The Trump-appointed chairman of the FCC, Ajit Pai, is a critic of the broadband privacy rules and has said he wants to roll them back.

This, after the U.S. Senate passed the resolution that would effectively eliminate the rules FCC passed last October 2016 adopting the new Broadband Consumer Privacy Rules that would give broadband consumers "increased choice, transparency and security for their personal data".

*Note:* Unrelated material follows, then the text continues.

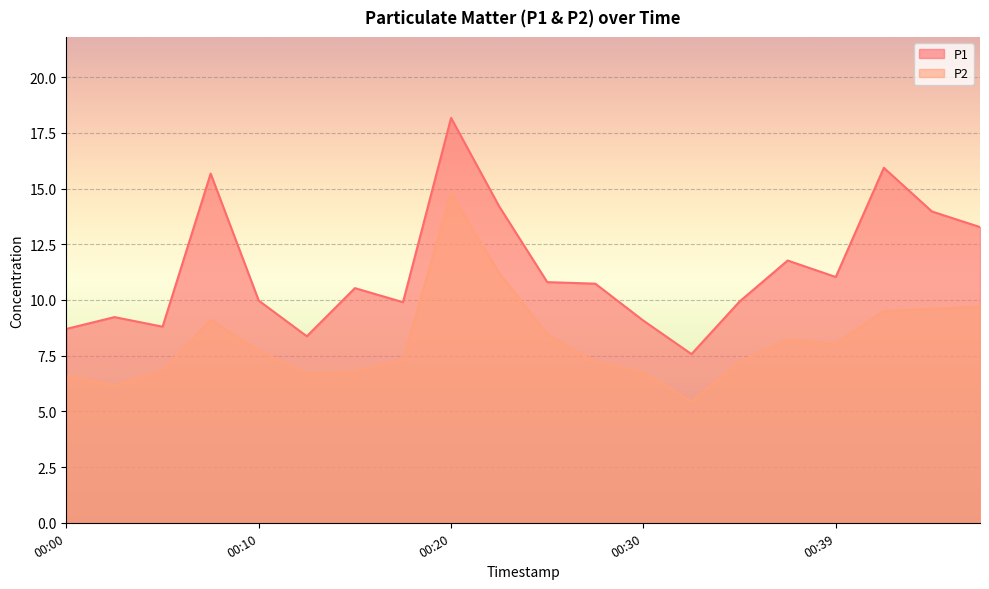

At how many categories does at least one series exceed 12?

6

"The FCC privacy rules are just another example of burdensome rules that hurt more than they help", said Texas Sen. They said privacy should be more important than profits, and "most Americans believe that their sensitive internet information should be closely guarded".

"The only people in the United States who want less internet privacy are CEOs and lobbyists for giant telecom companies who want to rake in money by spying on all of us and selling the private details of our lives to marketing companies", Greer continued.

Following the votes in Senate and the House, AT&T, Comcast, and Verizon promised that they don't now sell users' browsing history and have no plans to do so in the future.

Republicans and industry officials complained that the browsing and app history restrictions would have unfairly burdened internet providers, since other companies such as Google and Facebook don't have to abide by them.

These rules also required broadband providers to take reasonable measures to protect customer information, although those weren't spelled out.

Comcast said that it will update its privacy policy to make that more clear; AT&T already says in its policy that it "will not sell your personal information to anyone, for any goal".

Since the House vote last week, there has been renewed interest in online privacy and US web users have been searching for ways to keep their browsing habits away from prying eyes. "Those flawed privacy rules, which never went into effect, were created to benefit one group of favored companies, not online consumers", Pai wrote.

Those in support of the rule change have argued that keeping such information private would stop innovation and provide information that would be especially useful for advertisers and marketers. These companies, known as Internet Service Providers, would be able to monitor what their customers view online, where they shop and what they purchase, even what shows and movies they streamed online.